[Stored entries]
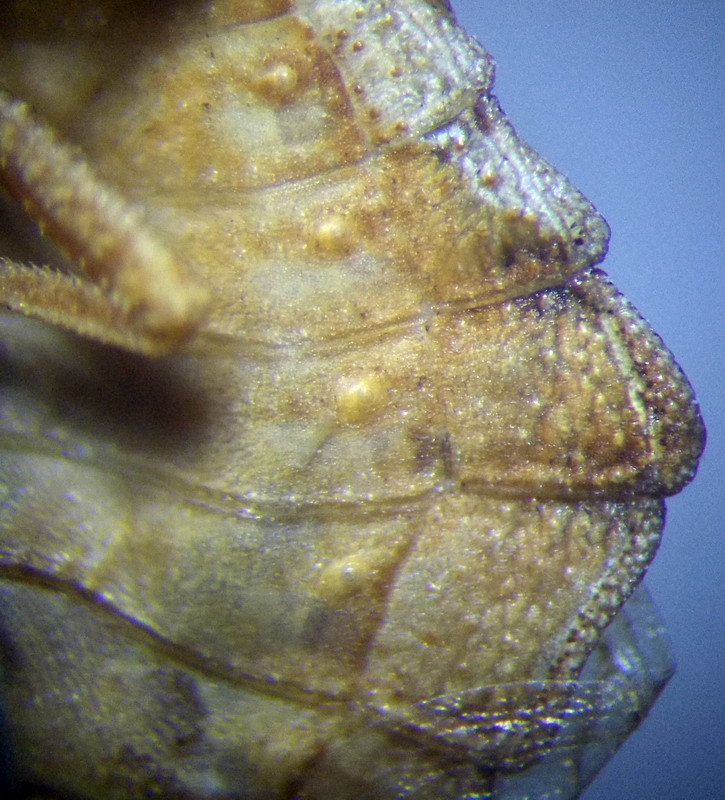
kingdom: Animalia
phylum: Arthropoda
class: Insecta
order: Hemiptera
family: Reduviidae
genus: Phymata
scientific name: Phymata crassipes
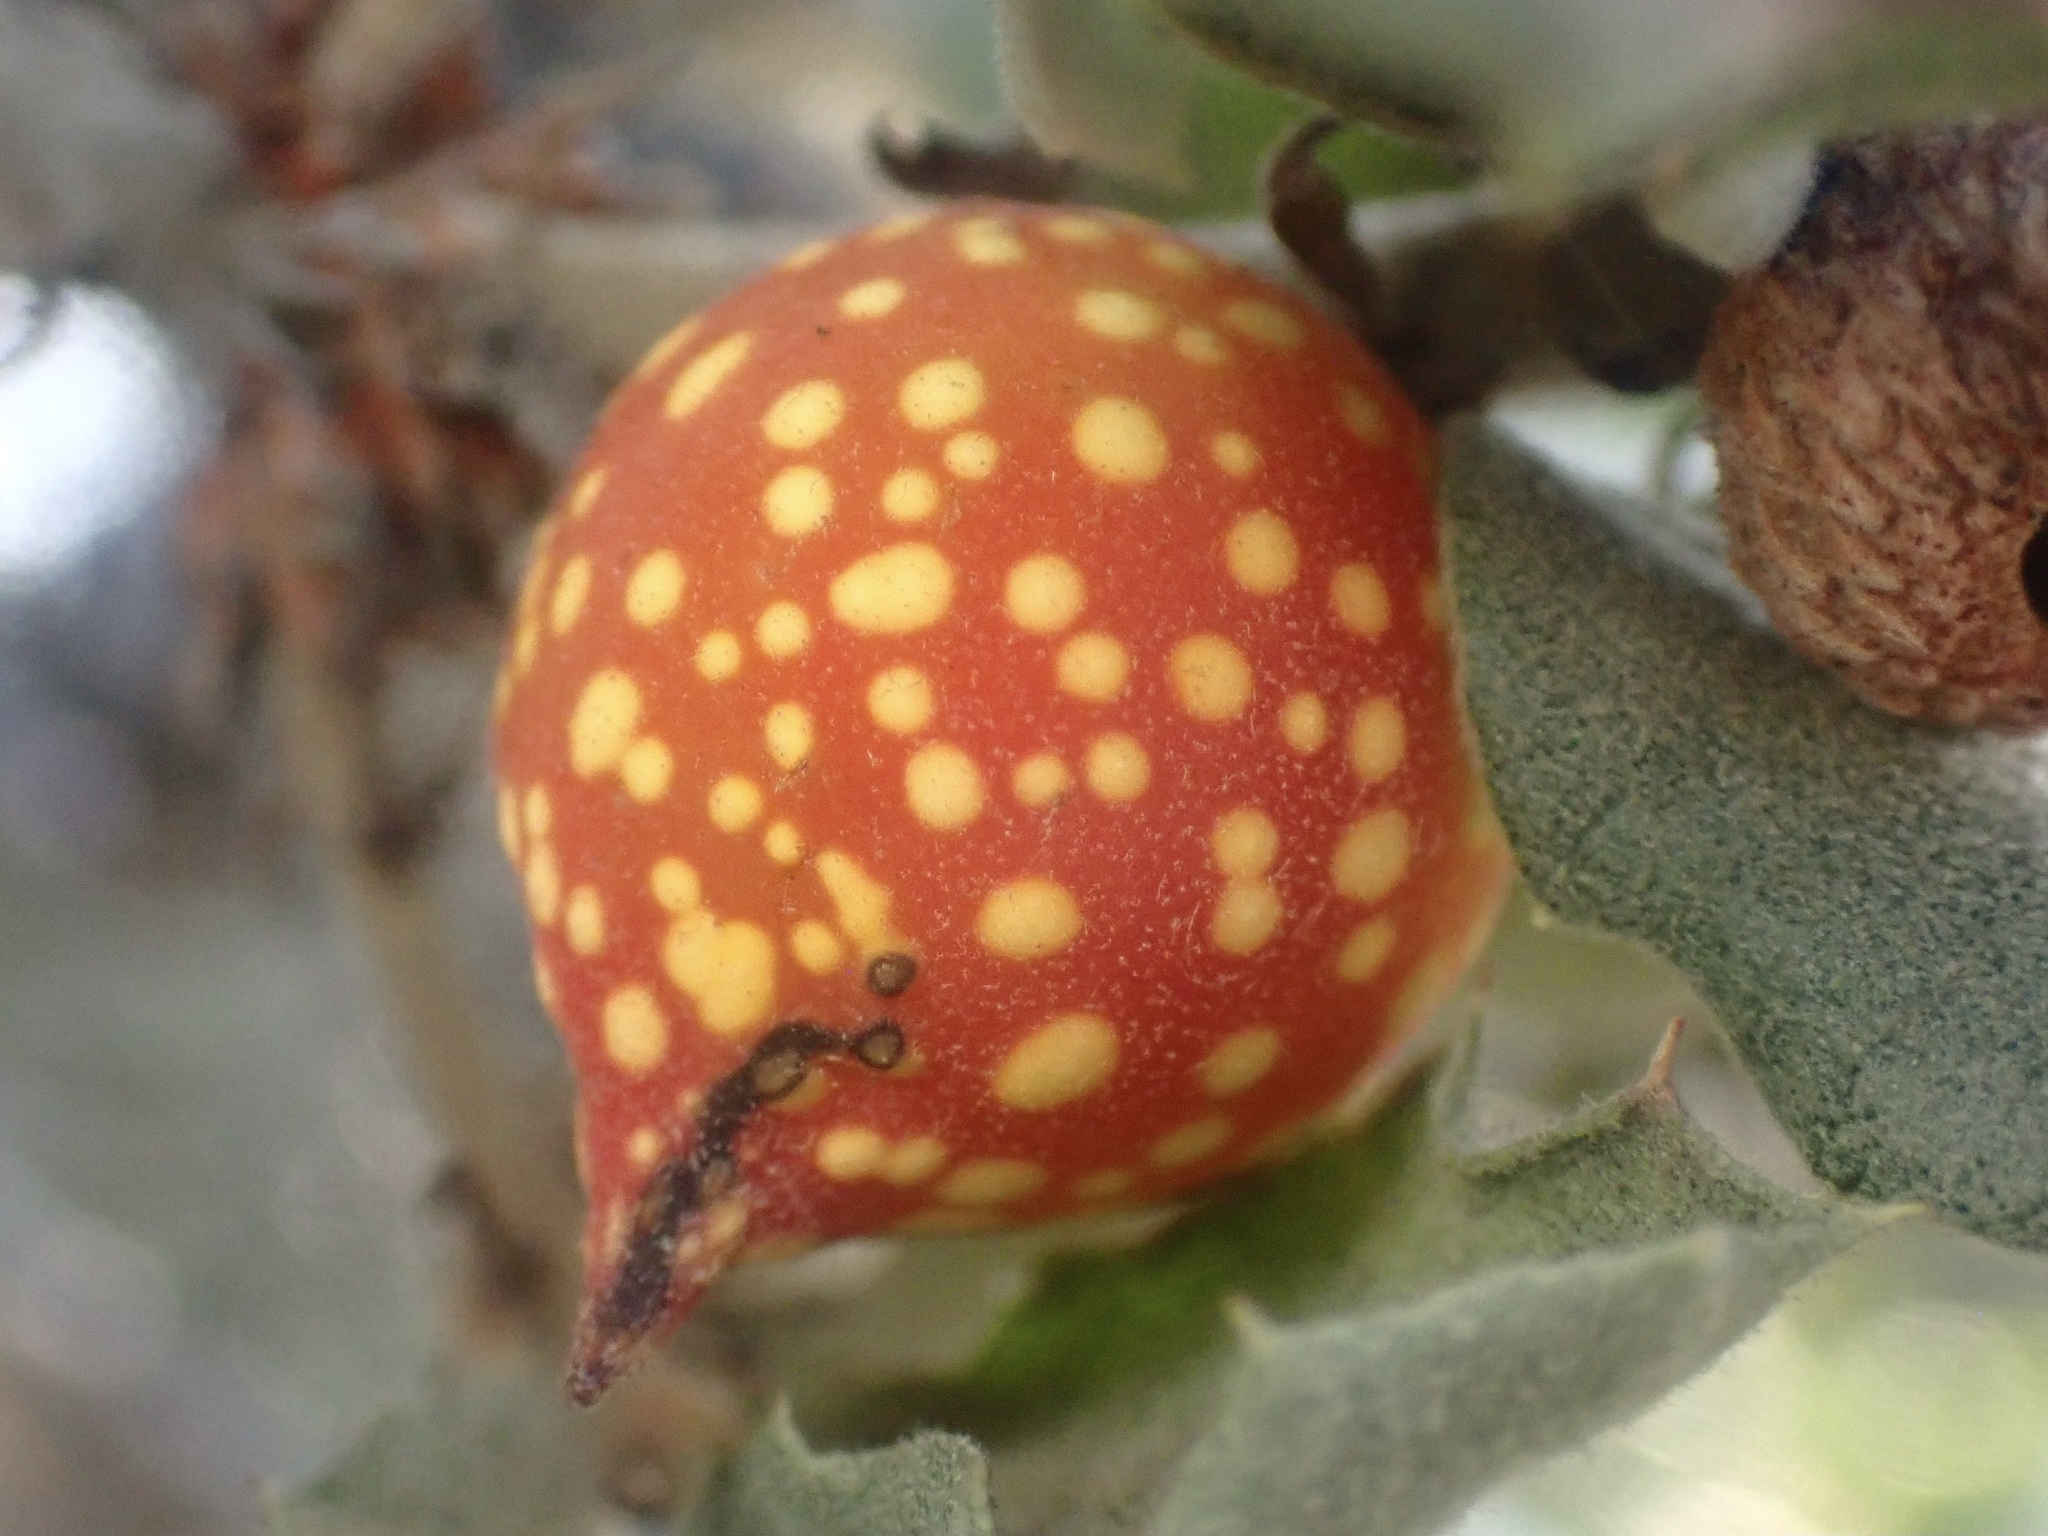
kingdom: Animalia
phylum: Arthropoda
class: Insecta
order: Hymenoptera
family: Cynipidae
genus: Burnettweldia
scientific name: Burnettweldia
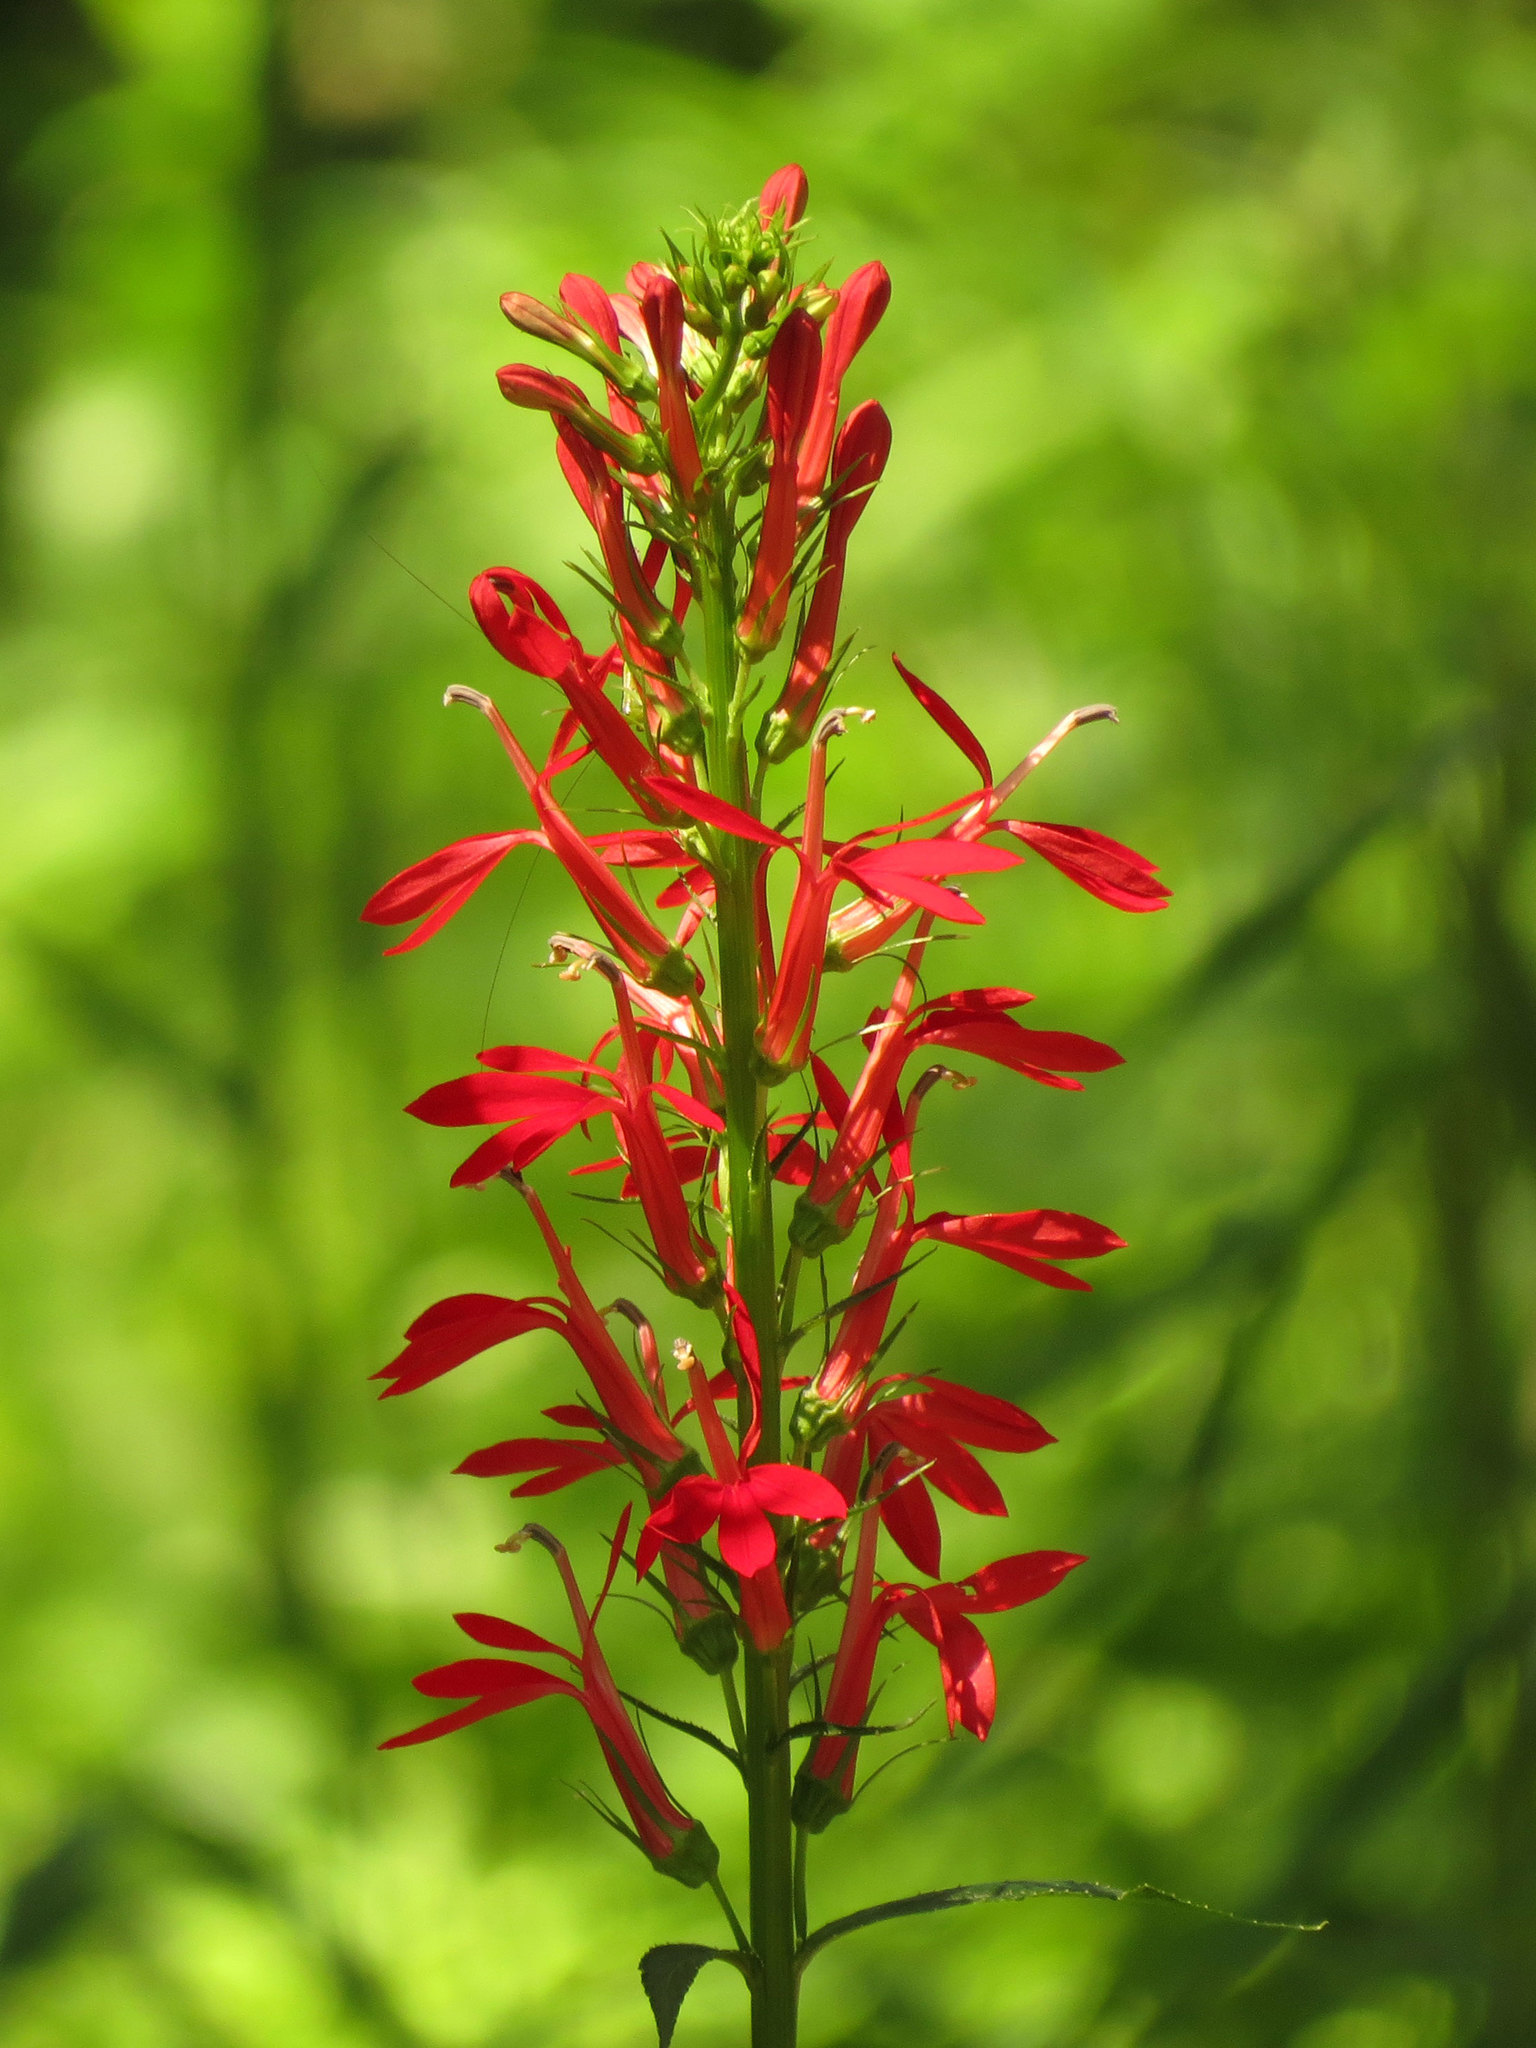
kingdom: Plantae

> **Stated problem**: Lay out every line of the rows as a JSON list of strings, one string per line, leaving out blank lines and the pictures.

> **Response to this task**:
[
  "kingdom: Animalia",
  "phylum: Arthropoda",
  "class: Insecta",
  "order: Hemiptera",
  "family: Reduviidae",
  "genus: Phymata",
  "scientific name: Phymata crassipes",
  "kingdom: Animalia",
  "phylum: Arthropoda",
  "class: Insecta",
  "order: Hymenoptera",
  "family: Cynipidae",
  "genus: Burnettweldia",
  "scientific name: Burnettweldia",
  "kingdom: Plantae"
]